• Task description
Swap "chart" for "graph" throughout the data below, keeping everything else the same. Leave the pictures out of your answer.

───── Data in this exercise

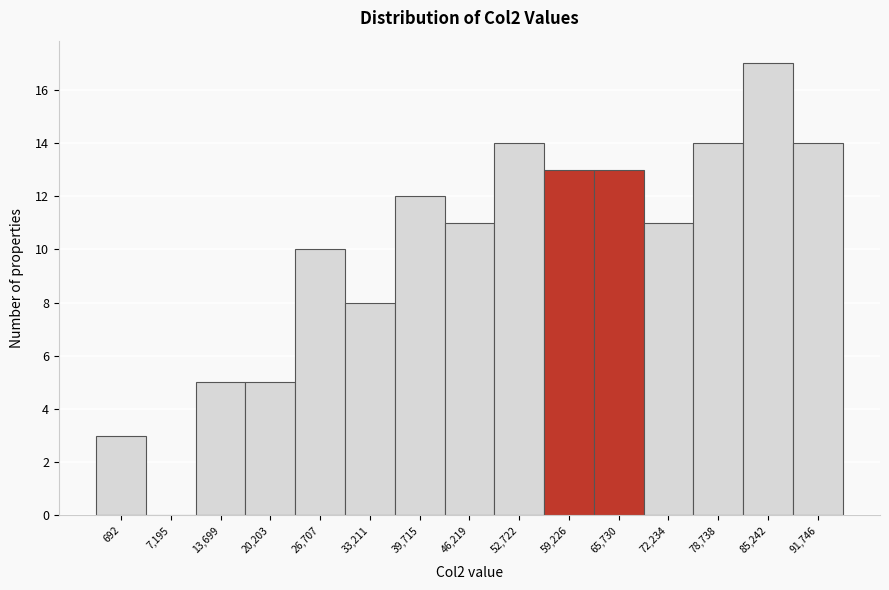

Reading left to right, what are all the values shown in this chart?

692=3	7,195=0	13,699=5	20,203=5	26,707=10	33,211=8	39,715=12	46,219=11	52,722=14	59,226=13	65,730=13	72,234=11	78,738=14	85,242=17	91,746=14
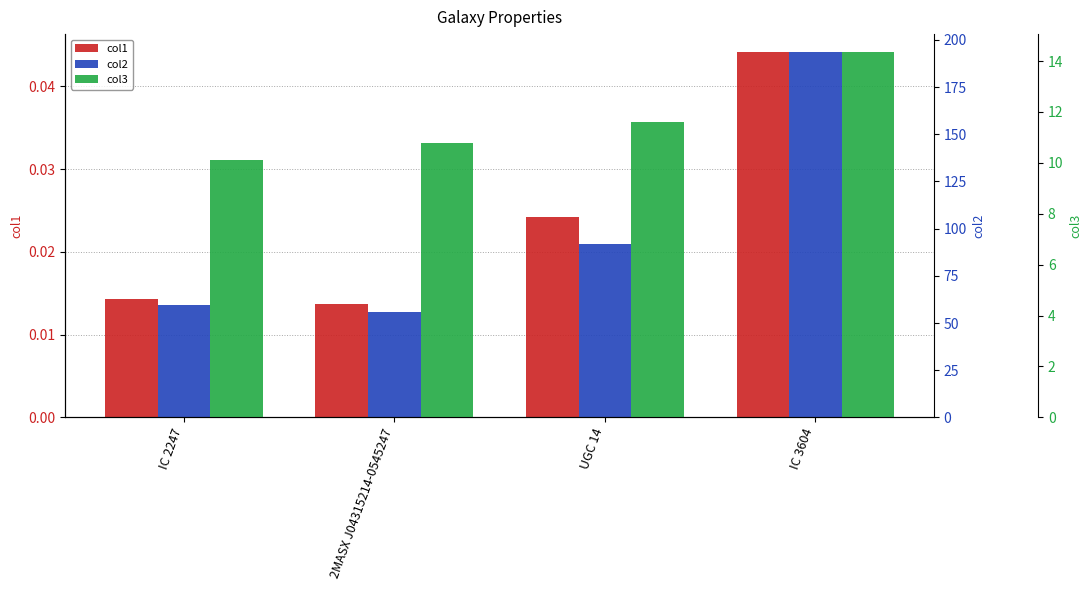

What is the difference between the highest and lowest values at IC 3604?

193.4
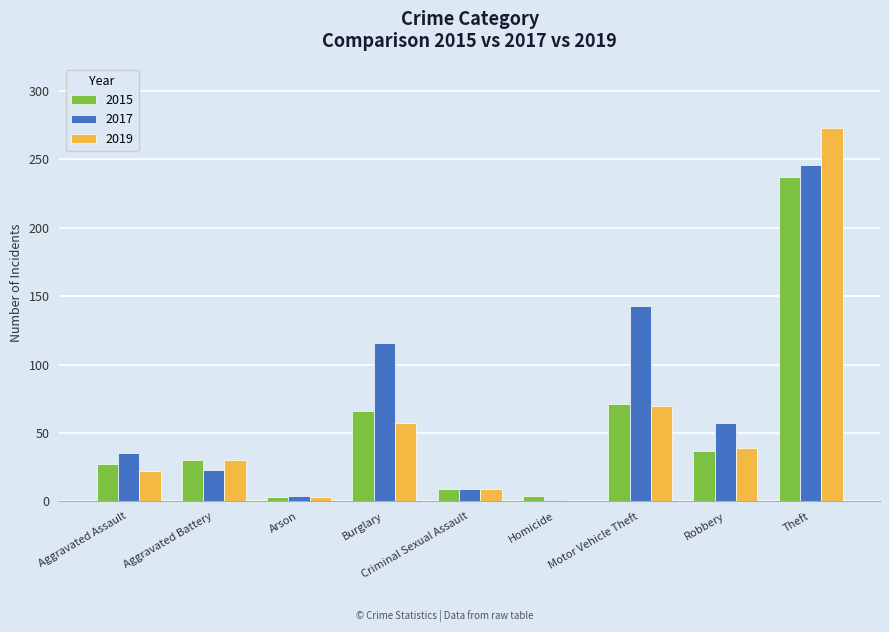

Is the value of 2019 at Motor Vehicle Theft greater than the value of 2017 at Motor Vehicle Theft?

No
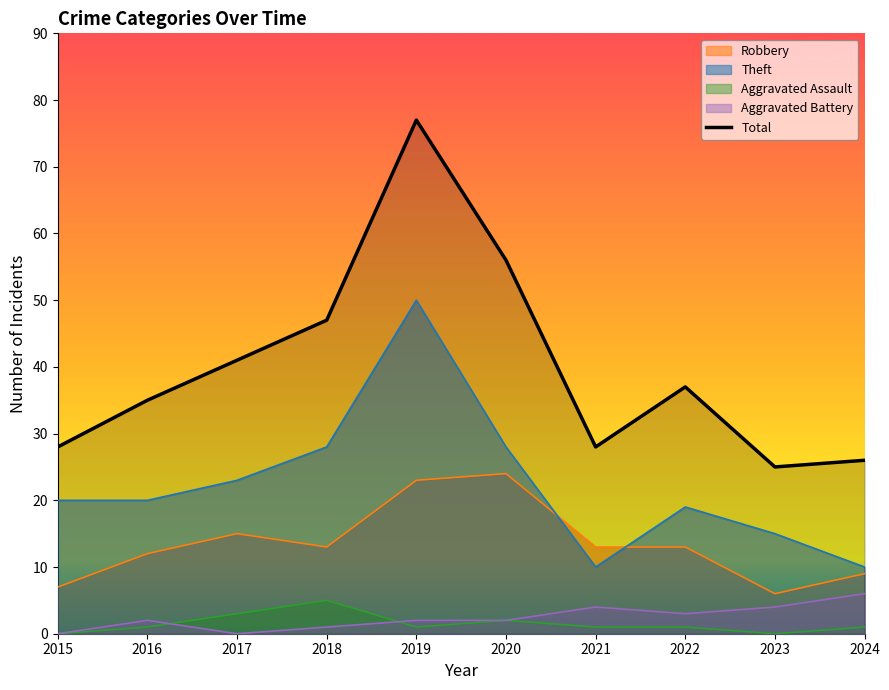

Count the number of data series in this chart.

5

──────────

• Final answer
Reading left to right, what are all the values shown in this graph?

692=3	7,195=0	13,699=5	20,203=5	26,707=10	33,211=8	39,715=12	46,219=11	52,722=14	59,226=13	65,730=13	72,234=11	78,738=14	85,242=17	91,746=14

What is the difference between the highest and lowest values at IC 3604?

193.4

Is the value of 2019 at Motor Vehicle Theft greater than the value of 2017 at Motor Vehicle Theft?

No

Count the number of data series in this graph.

5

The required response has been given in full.